Tag Archives: Paranoia movies

Berberian Sound Studio (2012)

Peter Strickland‘s seething and self-conscious Berberian Sound Studio offers a dynamic that’s impossible to resist: being trapped in a Kafkaesque netherworld of vintage Euro-genre film post-production. It’s Italy in 1976, in that post-dubbing-crazed industry’s seediest foley studio, where Toby Jones, as a shy British sound engineer, is imported to fabricate the soundtrack for what seems to be an absurdly gory Dario Argento-ish giallo. We never see the film in question, but only hear it, as a thousand cabbages and melons are decimated with knives and sledgehammers, and as the brittle Gilderoy finds himself lost in whimsical Italian bureaucracy and appalled by the bloody mayhem on the screen. His strained subjectivity takes over, and the two films he’s “in” cross-fertilize each other – until there’s almost no film left.

JFK (1991)

Maybe this Oliver Stone blitz should be listed under “Election Day” (although that may depend on your political predilections), but it’s also one of our modern era’s most convincing paranoiac screeds. Much of JFK —which revolves primarily around actors like Kevin Costner acting out one of several semi-possible conspiracy scenarios regarding the events that occurred in Dealey Plaza on November 22, 1963—is questionable, but just as much is not. At least credit Stone for having the cajones to have Costner’s Jim Garrison, unraveling a plot that reaches straight to Lyndon Johnson, spit the word “facism” during his in-court summation.
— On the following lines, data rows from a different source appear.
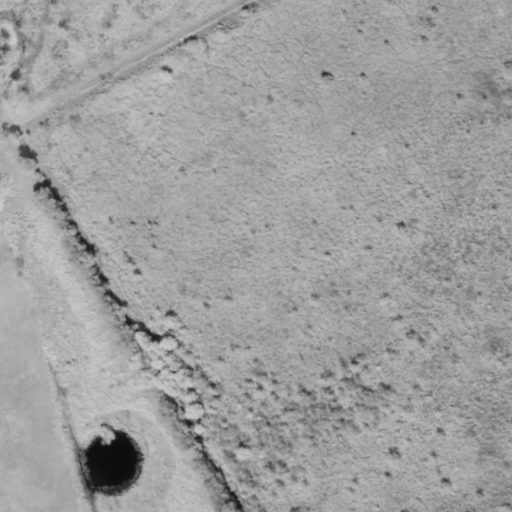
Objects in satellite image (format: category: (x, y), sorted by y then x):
road: (115, 63)
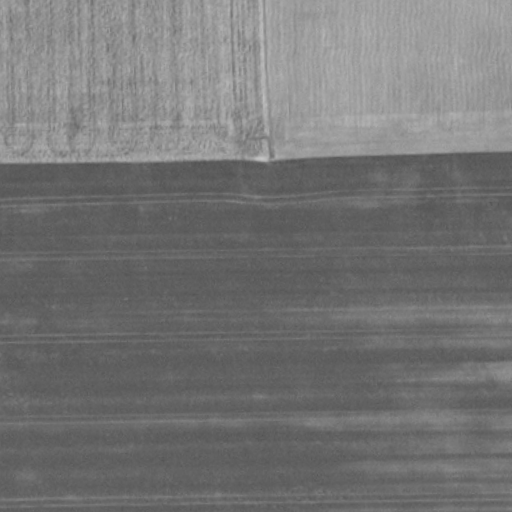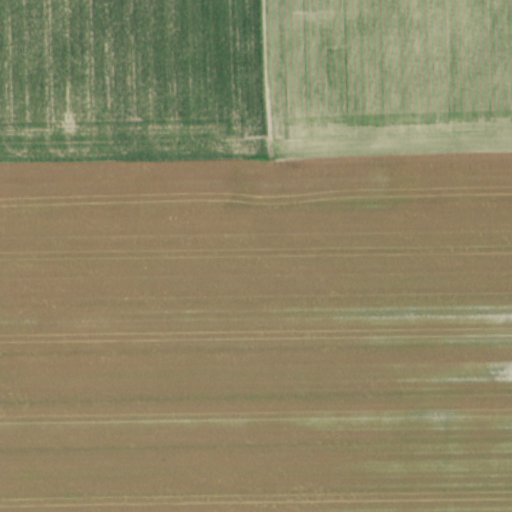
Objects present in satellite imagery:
crop: (394, 74)
crop: (138, 77)
crop: (256, 332)
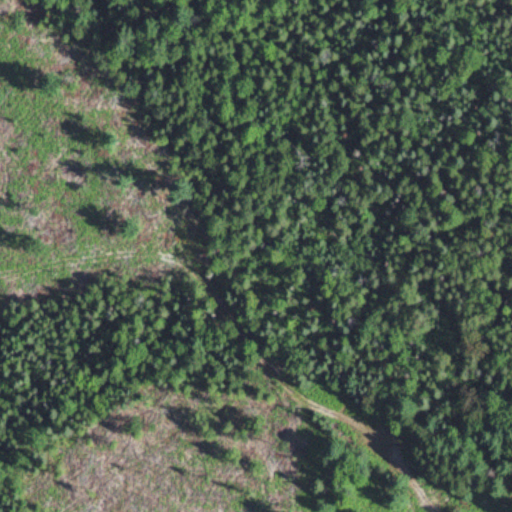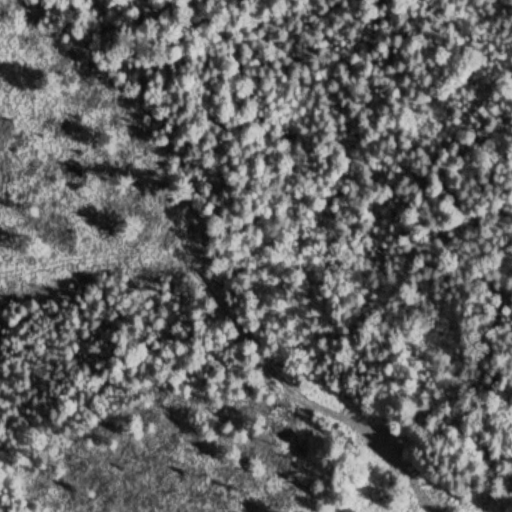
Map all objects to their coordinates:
road: (282, 378)
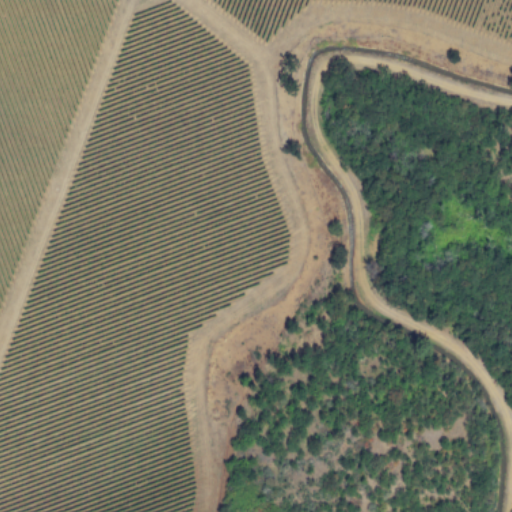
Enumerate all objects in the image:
road: (356, 218)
With Gary Oldman, Tommy Lee Jones, Kevin Bacon, Joe Pesci, and Sissy Spacek.

The Conversation (1974)

Between the Godfathers, Francis Ford Coppola crafted The Conversation, a nerve-racking essay on privacy and surveillance; Gene Hackman is a bugging expert who’s so good at his job that he’s emptied his life rather than be bugged himself. Murder might result from one assignment, sending him on a guilty, destabilized tear—which in turn makes him the subject of the surveillance he’s always dreaded. Indelible. With Harrison Ford.